Comprehensive Analysis of Competitive Endogenous Rnas Network Associated With Hepatocellular Carcinoma

Background: Increasing evidences show that long non-coding RNA (lncRNA) plays the role of competitive endogenous RNAs (ceRNAs) in the development and progression of cancers. The purpose of our study was to identify potential lncRNA biomarkers that serve as a therapeutic target and prognostic biomarker in HCC. Methods: The differential expression of RNAs was examined using the edgeR package. Gene ontology (GO) and Kyoto Encyclopedia of Genes and Genomes (KEGG) pathway enrichment analysis were used to predict potential functions. Survival analysis and ROC curve analysis were performed to predict ceRNA network had significant prognostic value. The biological functions of MYLK-AS1 on HCC cells were studied by RNA interference approaches in vitro.
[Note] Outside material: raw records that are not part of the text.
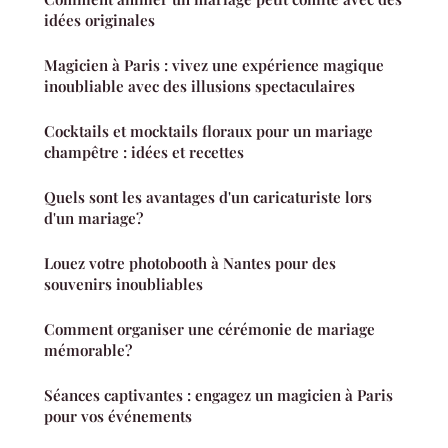
idées originales
Magicien à Paris : vivez une expérience magique
inoubliable avec des illusions spectaculaires
Cocktails et mocktails floraux pour un mariage
champêtre : idées et recettes
Quels sont les avantages d'un caricaturiste lors
d'un mariage?
Louez votre photobooth à Nantes pour des
souvenirs inoubliables
Comment organiser une cérémonie de mariage
mémorable?
Séances captivantes : engagez un magicien à Paris
pour vos événements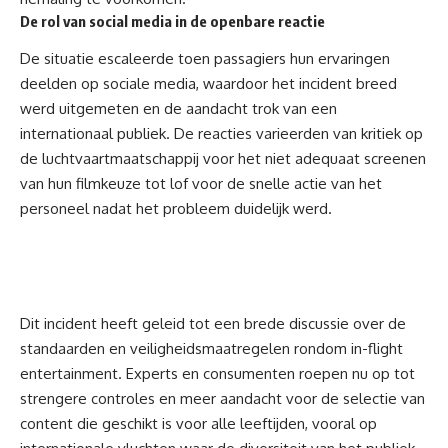
De rol van social media in de openbare reactie
De situatie escaleerde toen passagiers hun ervaringen
deelden op sociale media, waardoor het incident breed
werd uitgemeten en de aandacht trok van een
internationaal publiek. De reacties varieerden van kritiek op
de luchtvaartmaatschappij voor het niet adequaat screenen
van hun filmkeuze tot lof voor de snelle actie van het
personeel nadat het probleem duidelijk werd.
Dit incident heeft geleid tot een brede discussie over de
standaarden en veiligheidsmaatregelen rondom in-flight
entertainment. Experts en consumenten roepen nu op tot
strengere controles en meer aandacht voor de selectie van
content die geschikt is voor alle leeftijden, vooral op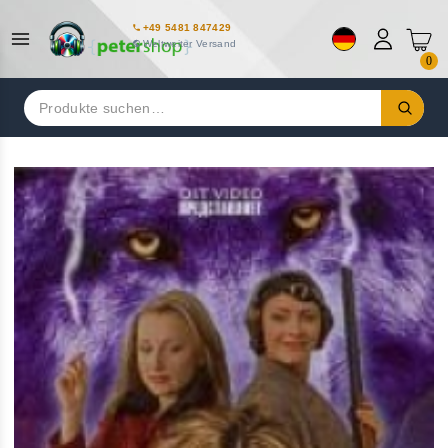
+49 5481 847429
Weltweiter Versand
0
Suchen
nach: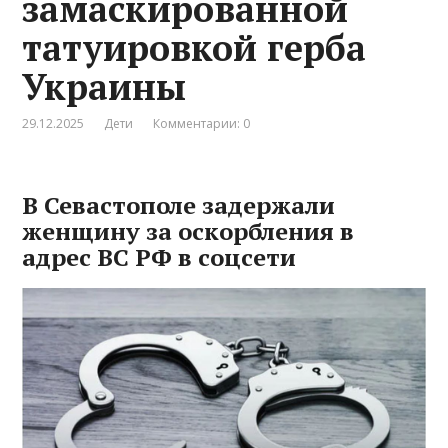
замаскированной
татуировкой герба
Украины
29.12.2025
Дети
Комментарии: 0
В Севастополе задержали
женщину за оскорбления в
адрес ВС РФ в соцсети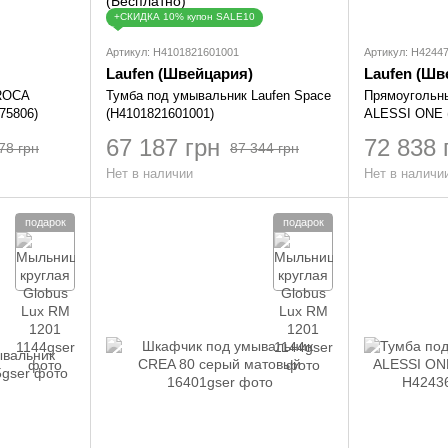
+СКИДКА 10% купон SALE10
Артикул: H4101821601001
Артикул: H4244
Laufen (Швейцария)
Laufen (Шв
 ROCA
Тумба под умывальник Laufen Space
Прямоугольн
75806)
(H4101821601001)
ALESSI ONE 
67 187 грн
72 838 
78 грн
87 344 грн
Нет в наличии
Нет в наличи
подарок
подарок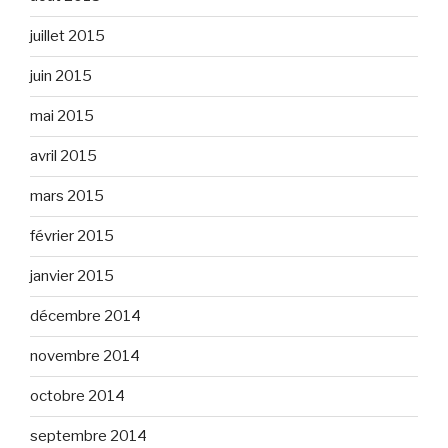
juillet 2015
juin 2015
mai 2015
avril 2015
mars 2015
février 2015
janvier 2015
décembre 2014
novembre 2014
octobre 2014
septembre 2014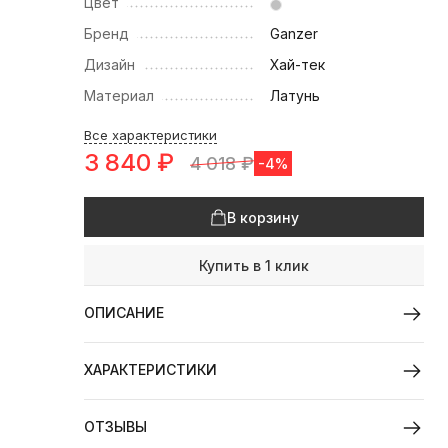
Цвет
Бренд
Ganzer
Дизайн
Хай-тек
Материал
Латунь
Все характеристики
3 840
₽
4 018
₽
-4%
В корзину
Купить в 1 клик
ОПИСАНИЕ
ХАРАКТЕРИСТИКИ
ОТЗЫВЫ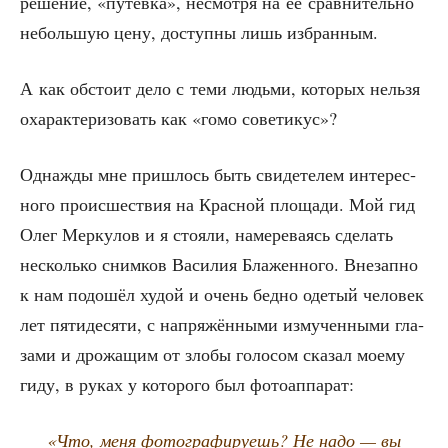
ре­ше­ние, «путёв­ка», несмот­ря на её срав­ни­тель­но
неболь­шую цену, доступ­ны лишь избранным.
А как обсто­ит дело с теми людь­ми, кото­рых нель­зя
оха­рак­те­ри­зо­вать как «гомо советикус»?
Одна­жды мне при­шлось быть сви­де­те­лем инте­рес­
но­го про­ис­ше­ствия на Крас­ной пло­ща­ди. Мой гид
Олег Мер­ку­лов и я сто­я­ли, наме­ре­ва­ясь сде­лать
несколь­ко сним­ков Васи­лия Бла­жен­но­го. Вне­зап­но
к нам подо­шёл худой и очень бед­но оде­тый чело­век
лет пяти­де­ся­ти, с напря­жён­ны­ми изму­чен­ны­ми гла­
за­ми и дро­жа­щим от зло­бы голо­сом ска­зал мое­му
гиду, в руках у кото­ро­го был фотоаппарат:
«Что, меня фото­гра­фи­ру­ешь? Не надо — вы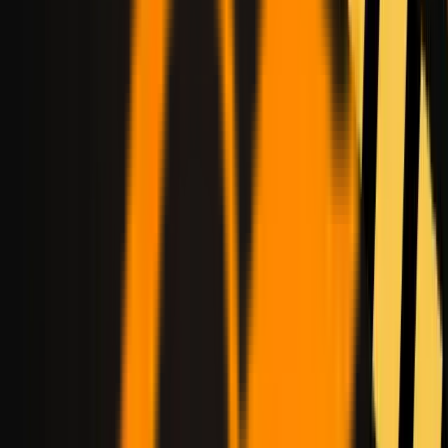
HappyHorse 1.0
Veo 3.1
HOT
Veo 3.1 Fast
Veo 3.1 Lite
Kling 3.0
Kling Motion
HOT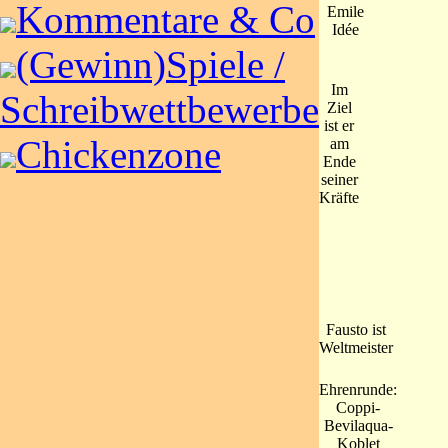
Kommentare & Co
Emile
Idée
(Gewinn)Spiele /
Im
Schreibwettbewerbe
Ziel
ist er
Chickenzone
am
Ende
seiner
Kräfte
Fausto ist
Weltmeister
Ehrenrunde:
Coppi-
Bevilaqua-
Koblet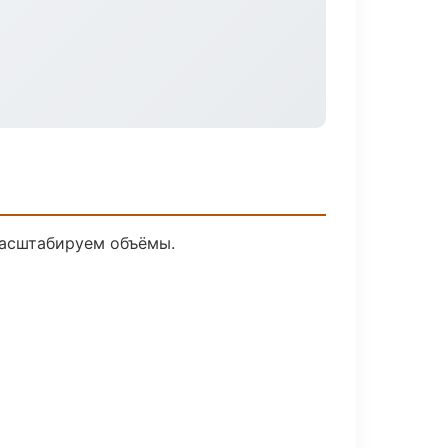
масштабируем объёмы.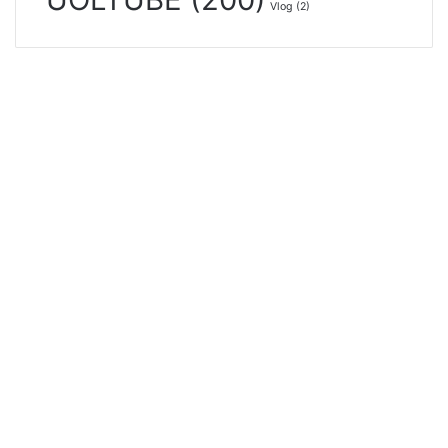
Vlog
(2)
Cell proliferation, migration and invasion were detected by Cell Counting Kit-8(CCK-8) assay, wound healing and transwell assay relatively. The mechanism of competitive endogenous RNAs (ceRNAs) were predicted and verified by bioinformatic analysis, western blot analysis and luciferase assays. Results: The newly constructed ceRNA network comprised 76 HCC specific lncRNAs, 15 miRNAs, and 35 mRNAs from the database (Targetscan, miRTarBase, and miRDB). 10 differentially expressed lncRNAs and 10 differentially expressed mRNAs were significantly associated with overall survival in HCC ( P value < 0.05). Gene ontology (GO) and Kyoto Encyclopedia of Genes and Genomes(KEGG) pathways enrichment analysis results showed the differentially expressed mRNAs were involved primarily in the most significant cancer-related signaling pathways. ROC curve analysis demonstrated that MYLK-AS1—has-mir-424—CCNE1 ceRNA network had significant prognostic value. The expression of MYLK-AS1 was up-regulated in HCC cells and tissues. Biological function analyses indicated that down-regulation of MYLK-AS1 suppressed cell proliferation, migration and invasion . MYLK-AS1 and miR-424-5p bound directly and reversibly to each other. MYLK-AS1 could positively regulate CCNE1 expression by competitively binding to miR-424-5p. Conclusion: The current study provides novel insights into the lncRNA-related ceRNA network in HCC and the MYLK-AS1 may be a candidate biomarker for molecular diagnosis and prognosis monitoring of HCC.